Tiresias is a GPU cluster resource manager that aims at minimizing distributed deep learning (DDL) jobs’ completion times with partial or no a priori knowledge. It does not rely on any intermediate DL algorithm states (e.g., training loss values) or framework specifics (e.g., tensors-to-parameter server mapping).

DDL training jobs bring some unique challenges to the cluster manager:

  1. unpredictable training time
  2. over-aggressive job consolidation
  3. all-or-nothing resource allocation
  4. inflexibility in GPU sharing (job preemption and resumption)

Tiresias tackles those challenges with the Discretized-2DAS (two-dimensional age/attained-service based) scheduler and the model profile-based job placement scheme. The 2DAS scheduler, which considers both the spatial (GPU requirements) and temporal (job's executed time) aspects of DDL jobs, has two scheduling algorithms (Discretized 2D-LAS and Discretized 2D-Gittins Index). They can minimize the average JCT with no and partial job knowledge, respectively.
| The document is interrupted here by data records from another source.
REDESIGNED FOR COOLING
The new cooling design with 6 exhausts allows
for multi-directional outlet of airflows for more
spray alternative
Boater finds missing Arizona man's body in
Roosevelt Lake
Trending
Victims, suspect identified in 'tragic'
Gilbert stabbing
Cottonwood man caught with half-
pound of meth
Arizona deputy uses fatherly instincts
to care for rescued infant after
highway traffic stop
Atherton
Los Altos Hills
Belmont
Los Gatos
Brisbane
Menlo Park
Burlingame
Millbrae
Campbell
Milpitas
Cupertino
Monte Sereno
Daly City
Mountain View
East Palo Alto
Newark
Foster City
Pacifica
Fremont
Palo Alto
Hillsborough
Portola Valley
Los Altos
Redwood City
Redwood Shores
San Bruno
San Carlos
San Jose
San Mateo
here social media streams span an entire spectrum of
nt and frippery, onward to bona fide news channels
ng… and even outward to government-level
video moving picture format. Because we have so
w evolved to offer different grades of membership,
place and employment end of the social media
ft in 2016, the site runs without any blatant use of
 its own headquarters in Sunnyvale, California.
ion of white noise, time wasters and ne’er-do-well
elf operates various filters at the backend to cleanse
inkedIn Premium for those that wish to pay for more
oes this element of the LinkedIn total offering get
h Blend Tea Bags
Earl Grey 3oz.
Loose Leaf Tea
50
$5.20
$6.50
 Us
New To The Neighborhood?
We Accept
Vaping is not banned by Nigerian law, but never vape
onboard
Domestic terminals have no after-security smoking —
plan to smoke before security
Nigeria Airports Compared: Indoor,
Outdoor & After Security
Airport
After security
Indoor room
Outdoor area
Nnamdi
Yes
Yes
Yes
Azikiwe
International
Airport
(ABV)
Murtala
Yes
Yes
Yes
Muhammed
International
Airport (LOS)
The profile-based job placement scheme can appropriately relax the consolidation constraints and maintain the resource (GPU) utilization of cluster without hurting jobs’ performance.
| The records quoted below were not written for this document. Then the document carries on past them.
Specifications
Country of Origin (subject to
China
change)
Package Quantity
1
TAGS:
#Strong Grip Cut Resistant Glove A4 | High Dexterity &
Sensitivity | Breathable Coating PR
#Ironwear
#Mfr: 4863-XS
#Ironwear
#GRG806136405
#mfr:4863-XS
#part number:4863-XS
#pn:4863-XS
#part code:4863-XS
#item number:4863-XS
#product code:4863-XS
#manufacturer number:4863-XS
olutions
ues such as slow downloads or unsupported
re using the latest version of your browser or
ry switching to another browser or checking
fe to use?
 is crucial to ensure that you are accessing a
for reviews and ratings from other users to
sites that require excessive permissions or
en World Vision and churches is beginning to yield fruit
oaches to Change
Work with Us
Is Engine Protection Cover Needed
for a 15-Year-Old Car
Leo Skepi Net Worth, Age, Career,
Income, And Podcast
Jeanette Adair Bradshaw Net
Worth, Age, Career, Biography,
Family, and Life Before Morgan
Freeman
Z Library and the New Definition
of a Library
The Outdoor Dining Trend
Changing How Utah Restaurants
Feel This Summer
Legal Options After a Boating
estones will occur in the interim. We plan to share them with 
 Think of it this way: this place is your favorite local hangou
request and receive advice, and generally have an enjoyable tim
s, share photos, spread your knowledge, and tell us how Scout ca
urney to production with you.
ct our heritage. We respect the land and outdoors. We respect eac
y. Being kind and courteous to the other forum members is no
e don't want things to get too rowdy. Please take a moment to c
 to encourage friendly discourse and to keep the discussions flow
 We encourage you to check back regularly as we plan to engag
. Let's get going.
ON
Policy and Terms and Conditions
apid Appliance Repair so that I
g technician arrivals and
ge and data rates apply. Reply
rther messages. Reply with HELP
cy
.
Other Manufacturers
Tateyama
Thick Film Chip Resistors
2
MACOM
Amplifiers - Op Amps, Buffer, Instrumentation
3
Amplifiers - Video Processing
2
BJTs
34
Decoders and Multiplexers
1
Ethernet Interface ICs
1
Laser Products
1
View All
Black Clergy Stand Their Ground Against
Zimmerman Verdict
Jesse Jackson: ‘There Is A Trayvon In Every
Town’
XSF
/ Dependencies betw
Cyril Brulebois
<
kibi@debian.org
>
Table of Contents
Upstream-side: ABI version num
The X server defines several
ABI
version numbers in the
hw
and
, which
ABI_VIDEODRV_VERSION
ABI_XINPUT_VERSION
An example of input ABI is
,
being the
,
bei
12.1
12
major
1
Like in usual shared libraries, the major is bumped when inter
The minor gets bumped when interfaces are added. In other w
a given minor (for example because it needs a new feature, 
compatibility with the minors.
Out testbed experiments and large-scale trace-driven simulations show that Tiresias improves the average JCT by up to 5.5x (2x) over current production solutions (state-of-the-art DDL cluster scheduler), and it performs comparably to the solution using perfect knowledge of all job characteristics.

Detailed design and performance are available in our NSDI'19 paper.

What's in this repository?

  1. Discrete-time simulator of GPU cluster manager for DL training jobs (with both the job scheduler and placement scheme)

Coming soon ...

  1. Network(RDMA)-level message profiler for DL models

  2. ...

Others

  1. What's LAS (Least-Attained Service) algorithm?
    Nuyens, Misja, and Adam Wierman. "The foreground–background queue: a survey." Performance evaluation 65.3-4 (2008): 286-307.

  2. What's Gittins Index policy?
    Gittins, John, Kevin Glazebrook, and Richard Weber. Multi-armed bandit allocation indices. John Wiley & Sons, 2011.